The book has since sold almost a quarter of a million copies in the UK. But the other day her elder daughter, Tallulah, told her she would rather she got a job in a chicken plucking factory because then she would be at home more, so she doesn't think there is much danger of her getting conceited.

She has recently finished her second novel— there were no vacancies at the chicken plucking factory—and begun her third.

She lives with her husband and their ungrateful children in a haunted vicarage in "the safest village in Surrey," England. They obviously don't know about the ghost.

Extras
From a 2005 interview with Barnes & Noble:

• Researching my novels has changed my life. This year alone, in the name of research, I have abseiled 100 feet off of a viaduct, learnt how to gamble, and danced on stage in a Las Vegas show. At the ripe old age of 36, I've finally realized that you are only here once, and I'm never going to say no to a new experience again (so long as its legal!).

• I am perpetually engaged in a quest to be thinner, fitter, have better hair, and look more stylish. I'm usually losing.

• Each morning, I pump up the volume on the stereo and dance about the living room with my five- and seven-year-old daughters. It's the best ten minutes of every day.

• I am incredibly close to my parents and siblings. We have gone in very different directions—my brother teaches mathematics in France, and my sister is a midwife—but we all have a strong sense of family.

• My friends are hugely important to me, and spending time with them is a precious part of my life.

• I like chocolate, floral white wines, cinema, and being lazy. I love U.S. import TV—Sex and the City, The West Wing, Desperate Housewives, and Six Feet Under (God bless HBO!).

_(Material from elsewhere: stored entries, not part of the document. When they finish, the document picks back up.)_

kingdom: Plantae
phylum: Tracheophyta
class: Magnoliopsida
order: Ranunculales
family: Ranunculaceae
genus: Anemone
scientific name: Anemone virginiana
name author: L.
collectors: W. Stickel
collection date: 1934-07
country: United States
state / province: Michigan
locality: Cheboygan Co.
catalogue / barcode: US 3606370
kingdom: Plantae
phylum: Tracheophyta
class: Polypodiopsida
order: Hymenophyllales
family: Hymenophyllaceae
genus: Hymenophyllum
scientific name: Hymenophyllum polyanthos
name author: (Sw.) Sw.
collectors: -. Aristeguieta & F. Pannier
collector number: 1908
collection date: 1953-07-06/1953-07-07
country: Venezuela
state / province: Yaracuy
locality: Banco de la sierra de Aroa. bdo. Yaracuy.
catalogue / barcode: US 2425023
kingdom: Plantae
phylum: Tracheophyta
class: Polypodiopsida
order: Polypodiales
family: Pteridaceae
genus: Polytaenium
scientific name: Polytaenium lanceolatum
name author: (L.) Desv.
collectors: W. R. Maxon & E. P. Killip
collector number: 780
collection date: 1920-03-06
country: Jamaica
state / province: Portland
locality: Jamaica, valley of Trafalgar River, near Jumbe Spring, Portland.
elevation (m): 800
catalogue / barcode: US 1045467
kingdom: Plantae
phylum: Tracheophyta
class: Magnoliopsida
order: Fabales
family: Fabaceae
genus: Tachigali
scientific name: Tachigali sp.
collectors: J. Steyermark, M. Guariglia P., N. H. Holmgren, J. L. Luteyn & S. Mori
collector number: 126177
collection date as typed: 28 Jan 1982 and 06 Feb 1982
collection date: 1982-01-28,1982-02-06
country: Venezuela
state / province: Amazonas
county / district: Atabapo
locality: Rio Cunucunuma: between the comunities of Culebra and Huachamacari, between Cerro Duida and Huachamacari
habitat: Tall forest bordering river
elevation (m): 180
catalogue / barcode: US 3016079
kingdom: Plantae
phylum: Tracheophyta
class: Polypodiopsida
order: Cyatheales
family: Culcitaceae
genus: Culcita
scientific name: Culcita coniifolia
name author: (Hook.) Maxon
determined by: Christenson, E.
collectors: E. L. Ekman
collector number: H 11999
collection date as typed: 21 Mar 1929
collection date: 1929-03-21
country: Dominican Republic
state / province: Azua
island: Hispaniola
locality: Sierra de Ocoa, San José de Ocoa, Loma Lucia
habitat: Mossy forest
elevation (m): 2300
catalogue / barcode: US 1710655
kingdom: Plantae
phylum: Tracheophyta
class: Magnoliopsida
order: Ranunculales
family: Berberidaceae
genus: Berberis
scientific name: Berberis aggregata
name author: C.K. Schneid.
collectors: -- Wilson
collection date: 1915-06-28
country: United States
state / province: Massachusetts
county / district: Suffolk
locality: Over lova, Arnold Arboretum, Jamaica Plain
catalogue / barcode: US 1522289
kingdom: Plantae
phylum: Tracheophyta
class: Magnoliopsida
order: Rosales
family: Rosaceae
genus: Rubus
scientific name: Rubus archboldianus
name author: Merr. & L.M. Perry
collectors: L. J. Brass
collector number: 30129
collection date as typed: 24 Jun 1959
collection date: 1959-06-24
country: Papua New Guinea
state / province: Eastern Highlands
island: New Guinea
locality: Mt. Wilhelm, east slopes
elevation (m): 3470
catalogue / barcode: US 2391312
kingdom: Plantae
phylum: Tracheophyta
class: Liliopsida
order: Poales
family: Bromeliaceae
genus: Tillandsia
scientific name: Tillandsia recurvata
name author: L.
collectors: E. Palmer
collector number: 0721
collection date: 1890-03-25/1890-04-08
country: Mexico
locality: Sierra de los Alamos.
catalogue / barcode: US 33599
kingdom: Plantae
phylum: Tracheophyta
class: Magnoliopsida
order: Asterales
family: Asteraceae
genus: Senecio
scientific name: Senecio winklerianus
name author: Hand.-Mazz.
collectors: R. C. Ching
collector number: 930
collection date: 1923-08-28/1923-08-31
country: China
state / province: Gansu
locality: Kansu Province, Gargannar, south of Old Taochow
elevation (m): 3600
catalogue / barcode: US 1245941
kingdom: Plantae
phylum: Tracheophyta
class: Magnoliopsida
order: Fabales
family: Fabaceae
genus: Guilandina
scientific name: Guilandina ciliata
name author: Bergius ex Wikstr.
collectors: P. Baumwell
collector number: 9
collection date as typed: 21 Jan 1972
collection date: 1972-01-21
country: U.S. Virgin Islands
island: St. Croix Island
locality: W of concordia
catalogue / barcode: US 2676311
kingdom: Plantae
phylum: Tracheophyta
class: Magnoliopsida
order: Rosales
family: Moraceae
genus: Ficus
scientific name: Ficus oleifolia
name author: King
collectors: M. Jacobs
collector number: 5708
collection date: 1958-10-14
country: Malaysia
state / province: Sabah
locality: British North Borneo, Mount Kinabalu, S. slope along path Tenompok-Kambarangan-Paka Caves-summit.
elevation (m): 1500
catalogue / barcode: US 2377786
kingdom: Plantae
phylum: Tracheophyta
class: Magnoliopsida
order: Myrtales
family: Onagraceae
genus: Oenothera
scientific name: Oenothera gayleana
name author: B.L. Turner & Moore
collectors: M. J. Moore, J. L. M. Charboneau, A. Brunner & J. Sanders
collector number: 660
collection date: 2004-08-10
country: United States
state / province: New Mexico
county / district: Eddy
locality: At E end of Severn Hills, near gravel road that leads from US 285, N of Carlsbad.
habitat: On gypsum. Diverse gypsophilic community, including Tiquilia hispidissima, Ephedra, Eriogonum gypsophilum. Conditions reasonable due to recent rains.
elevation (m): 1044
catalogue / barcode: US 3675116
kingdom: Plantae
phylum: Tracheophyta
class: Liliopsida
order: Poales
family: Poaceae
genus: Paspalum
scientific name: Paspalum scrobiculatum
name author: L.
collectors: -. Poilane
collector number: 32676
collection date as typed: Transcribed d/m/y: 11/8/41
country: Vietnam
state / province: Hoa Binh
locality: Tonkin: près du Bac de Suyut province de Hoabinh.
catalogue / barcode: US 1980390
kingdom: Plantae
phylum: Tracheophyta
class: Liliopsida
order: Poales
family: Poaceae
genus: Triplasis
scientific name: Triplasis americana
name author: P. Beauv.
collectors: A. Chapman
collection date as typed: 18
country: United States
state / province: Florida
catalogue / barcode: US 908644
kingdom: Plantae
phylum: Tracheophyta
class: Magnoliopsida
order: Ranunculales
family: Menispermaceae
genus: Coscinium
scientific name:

• I dislike almost all politicians, pushy parents, and bad manners. And I hate, hate, hate cell phones, and the fact that they mean you can never be ‘unavailable.'

• I unwind in a hot bath with a big glass of wine, and my ultimate luxury would be 12 hours sleep a night (but my children do not agree).

When asked what book most influenced her career as a writer, here's her answer:

A thousand books have influenced my life as a writer...but since you're making me, I'm going to name the classic A Tree Grows in Brooklyn by Betty Smith, which I read as a girl and remember as the first novel that gripped me and made me say, as I reluctantly got to the end, "I want to write one day." I absolutely loved, and felt for, Francie Nolan. (Author bio from Barnes & Noble and the author's website.)